SUMMER: That’s because they’re censored on the American version! Anyway, if truth be known, I didn’t think it was so great when it was finished. It was nice, but I didn’t think it was so hot. But when it became a big hit, honey I LOVED that record!
LOUD: Where was it recorded?
SUMMER: In Europe. See, I left America at the end of the ‘60s cause of the racial thing. I’d been living on Bleecker and it was a crazy time. Once I got beat up bad right on the street by a Black Muslim for walking with two Jewish girls. Bad news. I joined the German company of Hair and stayed there ever since. German people are really great, my boyfriend’s German and he’s [various stories of Germanic decadence are swapped]… but you know, German people get very uptight if you mention World War II. One guy over there that I knew go so furious when I asked him, “Aren’t you ashamed of all the millions of people you killed in the War?” Germans today feel that what’s past is past, new generations don’t really remember it except what their fathers told them and they can’t really relate to it that way.
LOUD: Oh, I know, an old war story is an old war story, my Dad tells quite a few himself.
SUMMER: But boy! Was that guy ever mad!
LOUD: Back to the beat; are you a good dancer?
SUMMER: I dance, and when I do, I don’t feel a fool.

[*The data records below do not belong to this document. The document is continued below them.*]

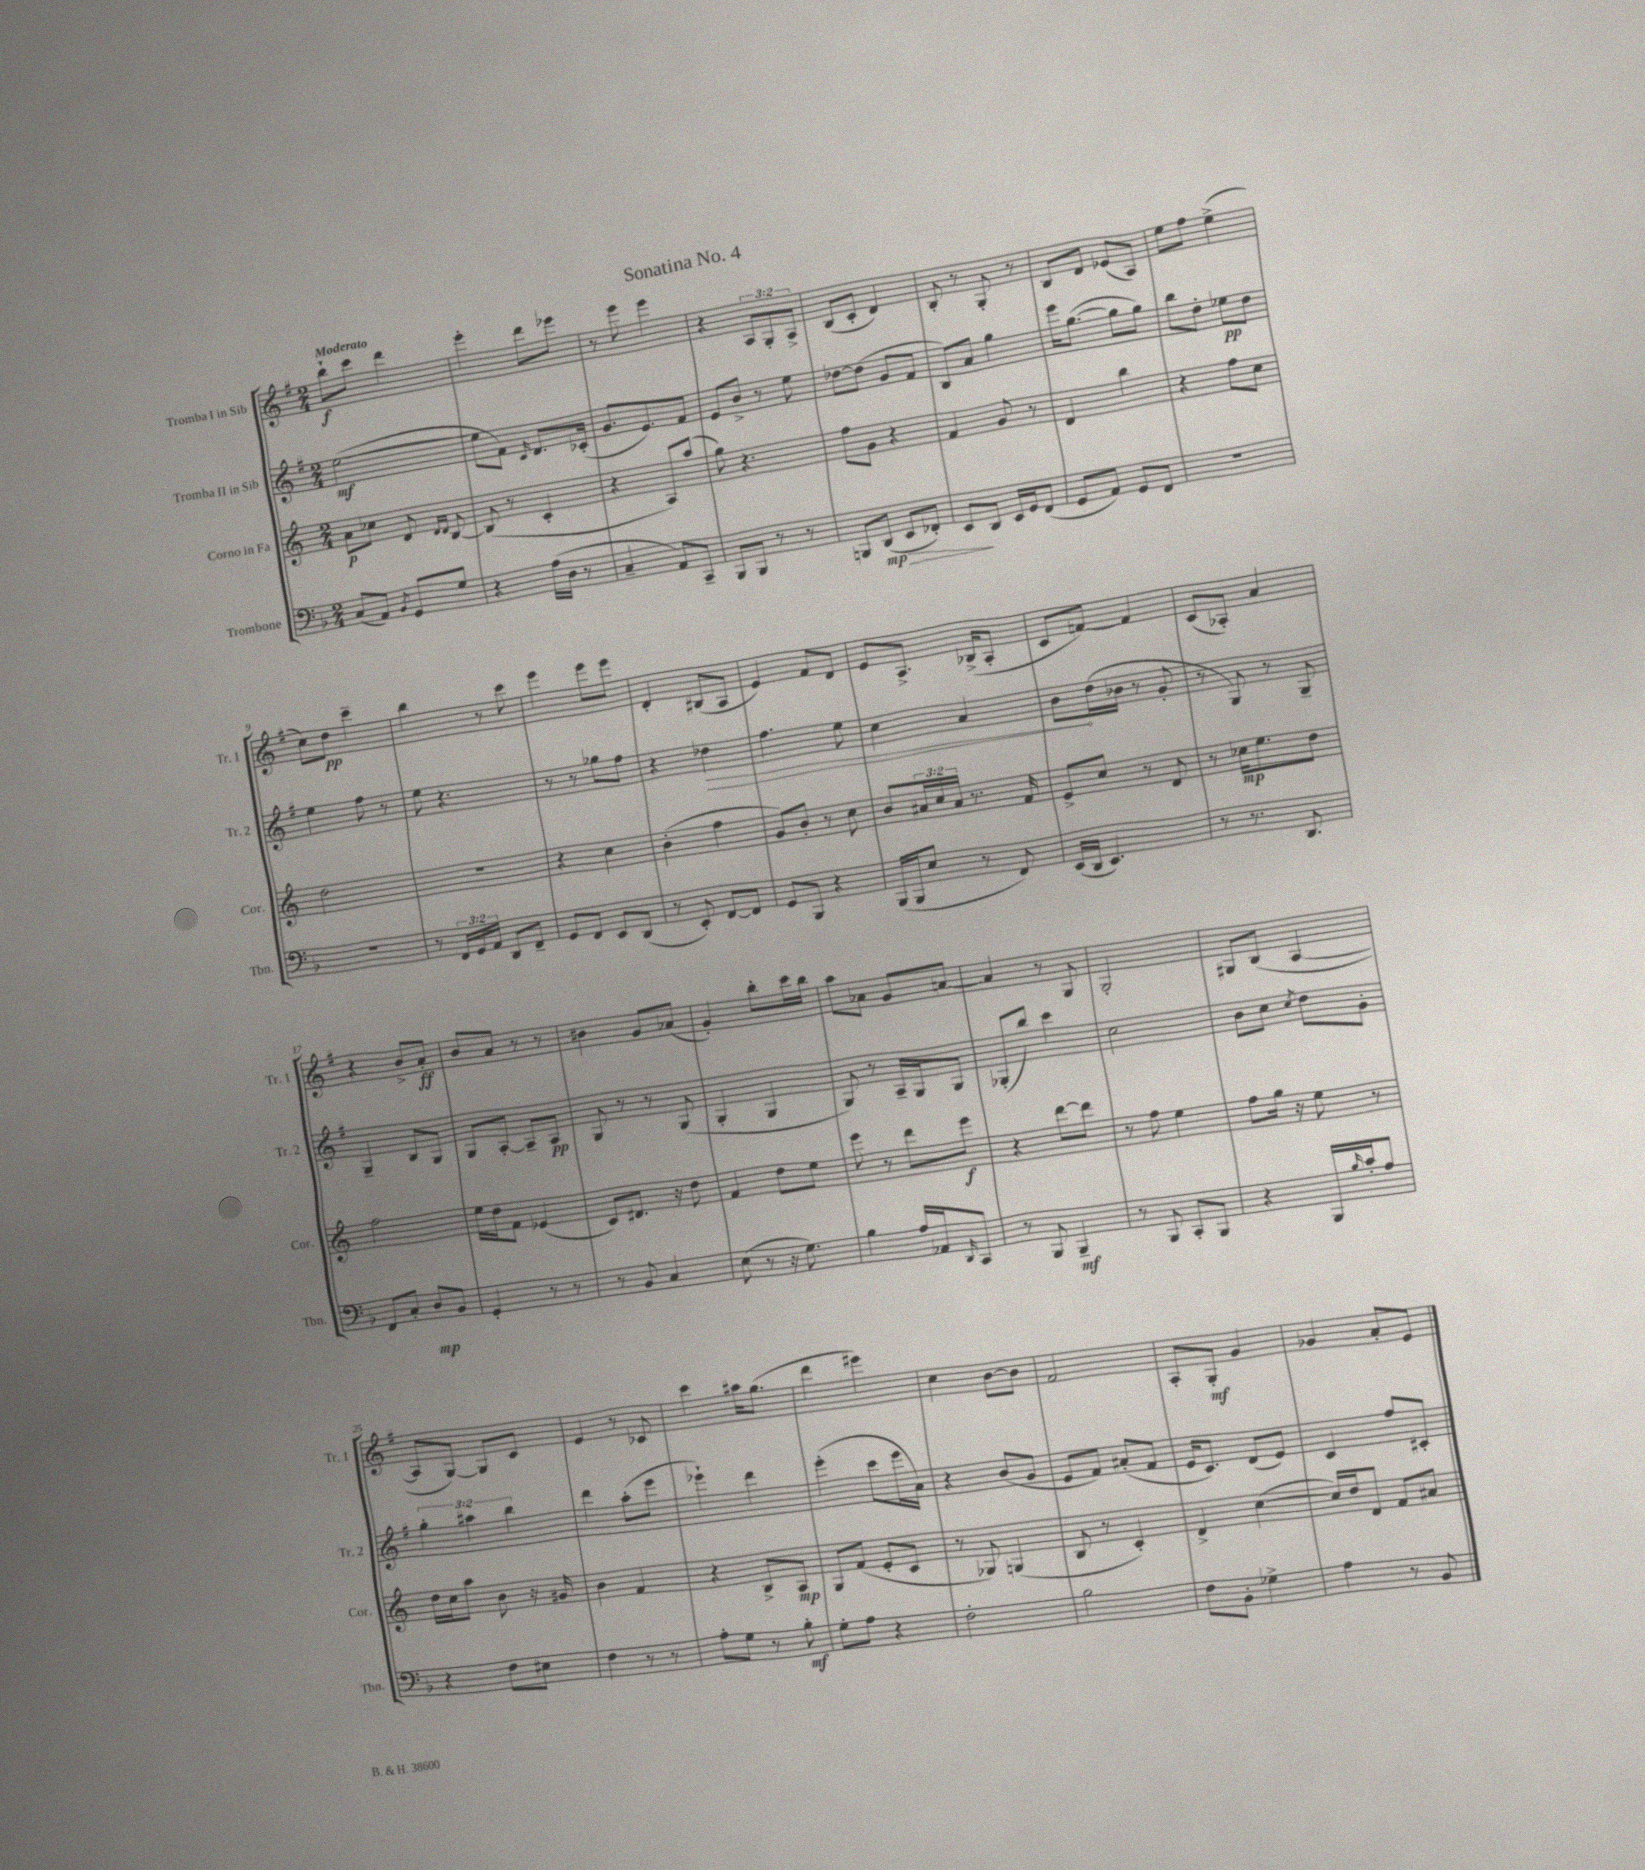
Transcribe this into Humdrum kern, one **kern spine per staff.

**kern	**kern	**kern	**kern
*staff4	*staff3	*staff2	*staff1
*clefF4	*clefG2	*clefG2	*clefG2
*k[b-]	*k[]	*k[f#]	*k[f#]
*M2/4	*M2/4	*M2/4	*M2/4
(8C	8a	([2ee	8bb`
8AA)	8cc-	.	8ccc
8qBB-	.	.	.
8GG	8d	.	4ddd
.	16qqd	.	.
.	16qqd	.	.
8G	[8B	.	.
=	=	=	=
4r	(8B]	8ee]	4eee'
.	8r	8f#)	.
.	.	16qqc	.
(16A	4c'	8.d	8ddd
16D	.	.	.
8r	.	.	8eee-
.	.	(16c-'	.
=	=	=	=
4C~	4r	8.g	8r
.	.	.	8eee
.	.	8.e)	.
8AA)	8A)	.	4eee
8CC~	(8aa	8f#	.
=	=	=	=
8BBB-	8gg)	8e	4r
8BBB-	4.r	8b^	.
8r	.	8r	12A
.	.	.	12G'
8r	.	8ee	.
.	.	.	12A^
=	=	=	=
8BBB	8ff	[8dd-	(8B
(8DD	8g	(8dd-]	8c'
8EE	4r	8g	4d)
8FF-')	.	8f#	.
=	=	=	=
8EE	4f	8B)	8B'
8DD	.	8a	8r
16EE	8g	4gg	8G'
16GG	.	.	.
(8FF	8r	.	8r
=	=	=	=
8GG	4d	16eee	8B
.	.	([8.gg	.
8AA)	.	.	8d
8GG	4bb	8gg]	(8e-
8FF	.	8gg)	8A)
=	=	=	=
2r	4r	8bb	8ee
.	.	8dd'	8ff#
.	8ff	8ee-	(4ee^
.	8cc	8dd	.
=	=	=	=
2r	2dd	4ee	8cc)
.	.	.	8dd
.	.	8ff#	4ccc~
.	.	8r	.
=	=	=	=
8r	2r	8ee	4bb
24FF	.	4.r	.
24GG	.	.	.
24AA	.	.	.
8DD	.	.	8r
8FF~	.	.	8ccc
=	=	=	=
8GG	4r	8r	4eee
8FF	.	8r	.
8EE	4cc	8gg-	8eee
(8DD	.	8ff#	8eee
=	=	=	=
8r	(4b'	4r	4d'
8EE')	.	.	.
[8FF	4ff	4dd-	(8B#
8FF]	.	.	8A
=	=	=	=
8GG	8g)	4.ff#	4e)
8BBB-	8b'	.	.
4r	8r	.	8f#
.	8cc	8ee	8d
=	=	=	=
(16BBB-	8b	4cc	8e
16BBB-	.	.	.
8E	24a#	.	8.A^
.	24cc	.	.
.	24a#	.	.
8r	8.r	4a	.
.	.	.	(16B-^
8FF)	.	.	8A'
.	16f	.	.
=	=	=	=
(16EE	8e^	8b	8c
16DD	.	.	.
4.EE)	8cc	(16dd	[8f)
.	.	16b-	.
.	8r	8r	4f]
.	8d	8g'	.
=	=	=	=
8r	8r	8r	(8c
8.r	16cc-	8G)	8A-')
.	8.ee	.	.
.	.	8r	4a
8.DD	.	.	.
.	8dd	8G~	.
=	=	=	=
8FF	2ff	4G~	4r
8C'	.	.	.
8D	.	8B	8b^
8BB-	.	8G	8a'
=	=	=	=
4GG'	16ee	8G	8b
.	16dd	.	.
.	8f	[8A'	8a
8r	(4e-	8A~]	8r
8r	.	8A	8r
=	=	=	=
8r	8c)	8G	4b#
8BB-	8.d#	8r	.
4C	.	8r	8g
.	16r	.	.
.	8dd	(8G	(8a-
=	=	=	=
(8E	4f	4G'	4g')
8r	.	.	.
16r	8dd	4G	8bb'
8.G)	.	.	.
.	8ee	.	16ccc
.	.	.	16bb
=	=	=	=
4B-	8eee	8G)	8aa
.	8r	8r	8a-
16A	8ddd	16A~	8g
16AA-	.	16G	.
16qqDD	.	.	.
8CC	8eee	8G	[8a
=	=	=	=
8r	4r	(8G-'	4a]
8BBB-	.	8bb)	.
4BBB-~	[8ddd	4ccc	8r
.	8ddd]	.	8G
=	=	=	=
8r	8r	2cc	2G'
8BBB-	8ff	.	.
8CC'	4ee	.	.
8BBB-	.	.	.
=	=	=	=
4r	8ff	8b	8G#
.	16gg	8cc	(8B
.	16r	.	.
.	.	8qcc	.
16BBB-	8ee	8dd	[4A
16qqB-	.	.	.
16c'	.	.	.
8A	8r	8g'	.
=	=	=	=
4r	16dd	6gg'	8A]
.	16cc	.	.
.	8aa	.	[8G)
.	.	6aa#	.
8F	8b	.	8G]
.	.	6bb	.
8E#	16r	.	8c
.	16g#	.	.
=	=	=	=
4F	4b	4ddd	4e
8r	4f	(8aa'	8r
8r	.	8eee	8c-
=	=	=	=
8A'	4r	4eee-`)	4ccc
8G	.	.	.
8r	8B^	4ddd	16aa#
.	.	.	(8.gg
8B-'	8A	.	.
=	=	=	=
8G'	8G	(4eee'	4ddd
8A	(8f	.	.
4r	8e'	8ccc	4eee#)
.	8c	16eee	.
.	.	16a)	.
=	=	=	=
2F'	8r	4r	4cc
.	8G-)	.	.
.	(4G	(8b	[8b
.	.	8g	8b]
=	=	=	=
2B-	8B	8e	2f#
.	8r	8f#)	.
.	4c')	(8a#'	.
.	.	8f#	.
=	=	=	=
8F	4d^	16e	8A'
.	.	8.c)	.
8BB-'	.	.	8G'
4G-^	([4cc	(8d	4g
.	.	8e)	.
=	=	=	=
4A	16cc])	4c	4g-
.	16dd	.	.
.	8d	.	.
8r	8f	8ff#	8a'
8BB-	8a#	8c#'	8e
==	==	==	==
*-	*-	*-	*-
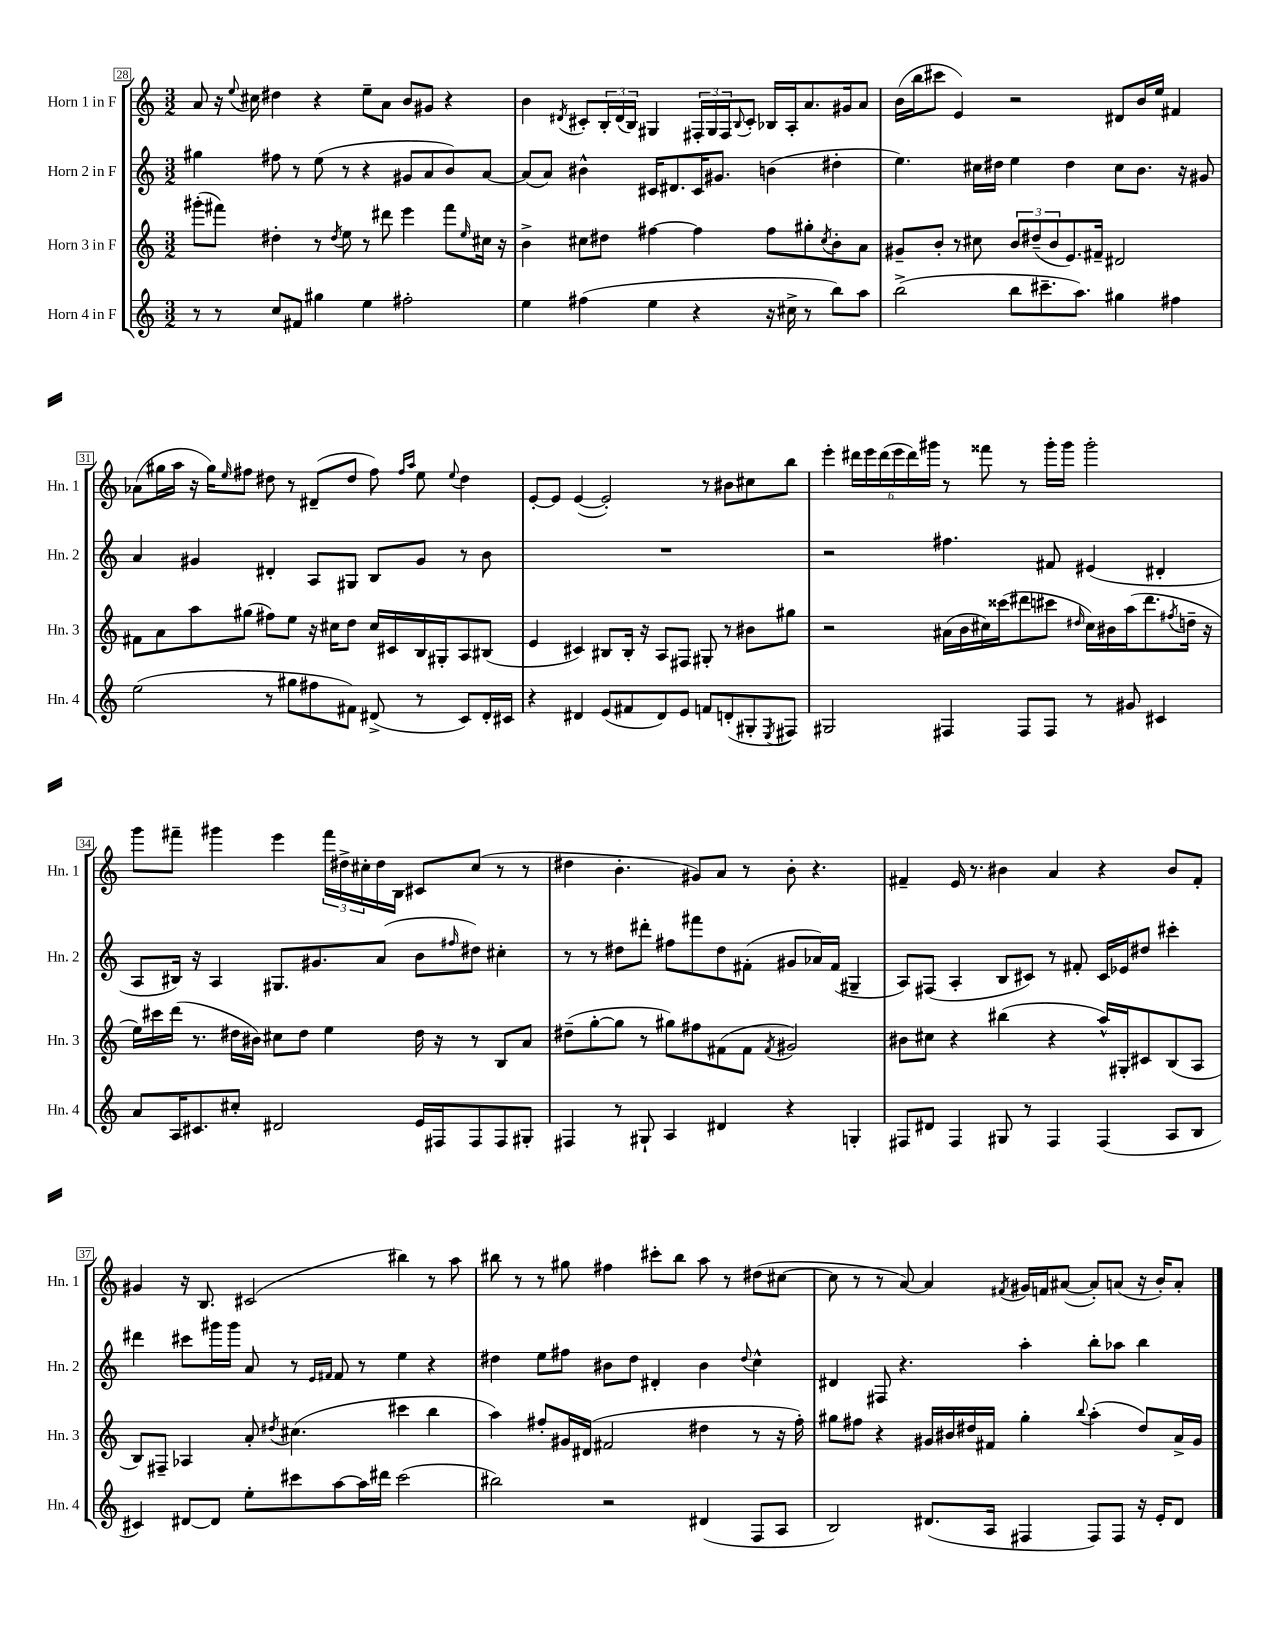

LOUD: Are you acquainted with Poppers? [dead silence and blank looks] Uh, you see, I have this current fixation about them and disco music. Not using them, but watching them in the act of being used. I was at a disco called 12 West the other night and when your record came on there was literally an explosion of snapping and popping, just like the Fourth of July.
SUMMER: Poppers…?
ACOLYTE: [whispers] Pss, pss, amyl nitrate.
SUMMER: Oh yeah! Yeah, they use them a lot in certain places.
LOUD: Like gay discos.
SUMMER: GAY DISCOS?! Honey, I don’t believe I’ve ever been in anything BUT gay discos. They’re AIN’T any other kind!
LOUD: You have a point. Donna Summer, what is your message to the world?
SUMMER: Message? Message? What message? You mean like, how has my music affected people? Last night at some party, a woman about 45 or more came up to me and said that her son had sent her husband and her my album and one night they listened to it together. She told me that things happened between them that hadn’t gone on in 10 years! SHE got the message.
LOUD: I think everyone’s getting that message. How does it feel to be on top now? The new Queen of Discos?
SUMMER: Queen of Discos? I though Gloria Gaynor was the Queen of Discos?
LOUD: She is? Oh, that’s right, well, she’s Queen of Discos like Minnie Pearl is Queen of Country Music. But to a lot of people, your record is really the impossible dream of disco rhythm!
SUMMER: Disco Queen, huh? Well, I dunno, I may be, like you said, the new Queen of Discos; but lemme tell ya, since I got to be Queen, I ain’t been alone with my boyfriend for one minute!!